Source document
*** Begin section ***
Black voters showed they matter in Georgia. Here’s how activists are trying to keep it that way
WARNER ROBINS, Ga. — On an unseasonably muggy February afternoon, a tour bus emblazoned with “We got power” snaked through Warner Robins. Wrapped in the pan-African colors of red, black and green, it was an exuberant ode to Black political clout.
Residents, almost all of them Black, greeted the Black Voters Matter coach like an old friend as it blared its horn, leading a caravan past low-slung bungalows and red brick ranch houses. Men, women and children broke from their Sunday socializing to wave, run alongside it and raise clenched fists of Black power.
For the record:
9:15 a.m. March 28, 2021An earlier version of this article misidentified the co-founder of Black Voters Matter as Cliff Sims. His name is Cliff Albright.
*** End section ***
Data to examine
*** Begin section ***
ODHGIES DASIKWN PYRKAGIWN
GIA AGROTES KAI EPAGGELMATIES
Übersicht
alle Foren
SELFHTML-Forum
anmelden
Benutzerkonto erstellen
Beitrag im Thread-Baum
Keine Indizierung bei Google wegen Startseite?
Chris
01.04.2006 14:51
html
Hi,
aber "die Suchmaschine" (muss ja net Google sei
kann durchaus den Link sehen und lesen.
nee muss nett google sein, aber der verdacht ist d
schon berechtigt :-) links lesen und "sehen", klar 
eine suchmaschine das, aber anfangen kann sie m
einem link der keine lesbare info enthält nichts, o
*** End section ***
Goal of the exercise
Continue the article on Black voter activism in Georgia from the point where it stops. The entries have no connection to the article on Black voter activism in Georgia.

Answer to this exercise
The bus had been through these leafy streets before, in the frenetic run-up to the 2020 presidential and Senate races in Georgia. Its presence here made national, even international news.
Weeks later it was back, not on a victory lap for Democratic wins in those national races but to gin up interest in a far sleepier campaign: a special election for a City Council seat in this small town 100 miles south of Atlanta.
The contest may seem low-stakes. But for the organizers who flipped Georgia blue, that is exactly the point.
“We’ve got to start here at the local level,” said Gloria “Miss Gigi” Johnson, who drove one of the cars trailing the bus. “You wonder, who gets to be the president, who’s in the Senate, who’s in the House? Start right here and you’re gonna know who’s gonna get there.”
The 2020 election results marked a high point in Black political influence. President Biden in his victory night speech in November specifically noted the debt he owed to African American support. Liberals credited 2018 Democratic gubernatorial candidate Stacey Abrams and the infrastructure she built in Georgia for the senatorial victories. LaTosha Brown, co-founder of Black Voters Matter, became a cable news fixture.
Perhaps the surest sign of success is the backlash from Republicans, who have scrambled across the nation this year to pass bills that would suppress Black voter turnout.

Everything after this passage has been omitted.